# App Controls



## ehsmadhatter (Mar 12, 2018)

Why can't my app control the windows?


----------



## Audrey (Aug 2, 2017)

Because it is not an included feature.


----------



## garsh (Apr 4, 2016)

ehsmadhatter said:


> Why can't my app control the windows?


Should be possible, if Tesla wanted to do so.


----------



## MelindaV (Apr 2, 2016)

they previously had windows in the app and removed it (a few years ago, so well before the 3 was out). 
at the time there was talk that they were being challenged from one of the safety organizations or 'consumers' (read FUDers) that the remote window and sunroof controls did not meet US safety standards and potentially could cause injury to someone/something in the way of the window/sunroof when it was being closed remotely. they were able to maintain the sunroof opening function, but the closing and all window functions were removed. (Also think there were complaints that windows opened when raining causing interior damage, without the owner realizing they butt dialed the app to open the windows.)
maybe someone who had an S at the time or was more involved in following along to the misc drama at the time can fill in more info.


----------



## tivoboy (Mar 24, 2017)

I know on Mercedes that the car can’t underdtand the state of the window. Is it up or down? So one could theoretically not know it it is up so one might click “windows” and it could just lower it when one thought it was raising it.


----------

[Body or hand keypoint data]
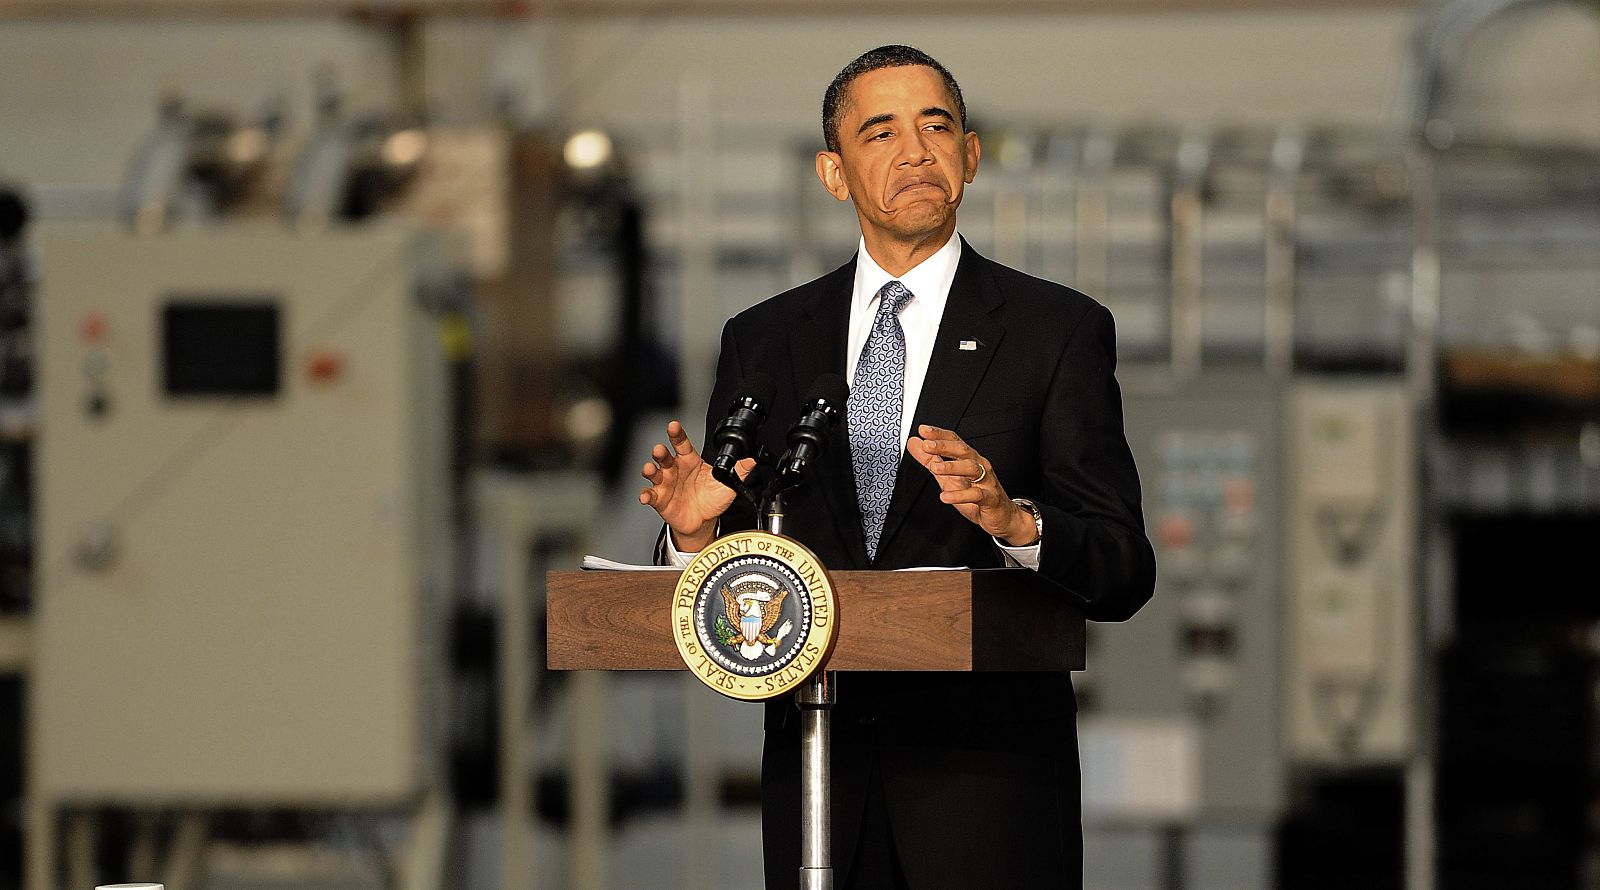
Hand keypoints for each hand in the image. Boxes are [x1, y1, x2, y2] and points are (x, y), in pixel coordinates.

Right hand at [639, 420, 753, 551]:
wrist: (703, 521)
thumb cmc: (711, 499)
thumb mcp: (728, 484)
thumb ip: (739, 471)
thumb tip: (751, 459)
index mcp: (690, 461)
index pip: (682, 443)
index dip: (677, 434)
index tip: (673, 426)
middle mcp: (675, 470)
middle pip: (664, 457)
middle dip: (660, 452)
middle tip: (660, 450)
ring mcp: (666, 484)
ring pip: (654, 473)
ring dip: (650, 470)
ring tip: (649, 469)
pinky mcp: (661, 500)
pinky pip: (650, 495)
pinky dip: (646, 495)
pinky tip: (645, 496)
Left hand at [906, 424, 1038, 545]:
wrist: (1001, 515)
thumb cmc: (976, 494)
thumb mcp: (948, 477)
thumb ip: (930, 460)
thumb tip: (915, 443)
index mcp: (968, 458)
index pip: (954, 441)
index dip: (939, 434)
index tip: (923, 430)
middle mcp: (979, 465)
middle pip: (963, 450)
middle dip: (944, 446)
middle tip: (927, 445)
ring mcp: (986, 481)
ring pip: (971, 468)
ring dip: (952, 467)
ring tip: (935, 468)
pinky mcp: (990, 498)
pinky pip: (977, 494)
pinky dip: (961, 495)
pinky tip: (946, 496)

WHAT NEEDS TO BE DONE:
Could you quote the whole forum thread on app window controls word for word, from its title to its last line? These entries are separate material and are unrelated to the thread.

SOLVED EXERCISE:
# App Controls



## ehsmadhatter (Mar 12, 2018)

Why can't my app control the windows?


----------



## Audrey (Aug 2, 2017)

Because it is not an included feature.


----------



## garsh (Apr 4, 2016)

ehsmadhatter said:


> Why can't my app control the windows?


Should be possible, if Tesla wanted to do so.


----------



## MelindaV (Apr 2, 2016)

they previously had windows in the app and removed it (a few years ago, so well before the 3 was out). 
at the time there was talk that they were being challenged from one of the safety organizations or 'consumers' (read FUDers) that the remote window and sunroof controls did not meet US safety standards and potentially could cause injury to someone/something in the way of the window/sunroof when it was being closed remotely. they were able to maintain the sunroof opening function, but the closing and all window functions were removed. (Also think there were complaints that windows opened when raining causing interior damage, without the owner realizing they butt dialed the app to open the windows.)
maybe someone who had an S at the time or was more involved in following along to the misc drama at the time can fill in more info.


----------



## tivoboy (Mar 24, 2017)

I know on Mercedes that the car can’t underdtand the state of the window. Is it up or down? So one could theoretically not know it it is up so one might click “windows” and it could just lower it when one thought it was raising it.


----------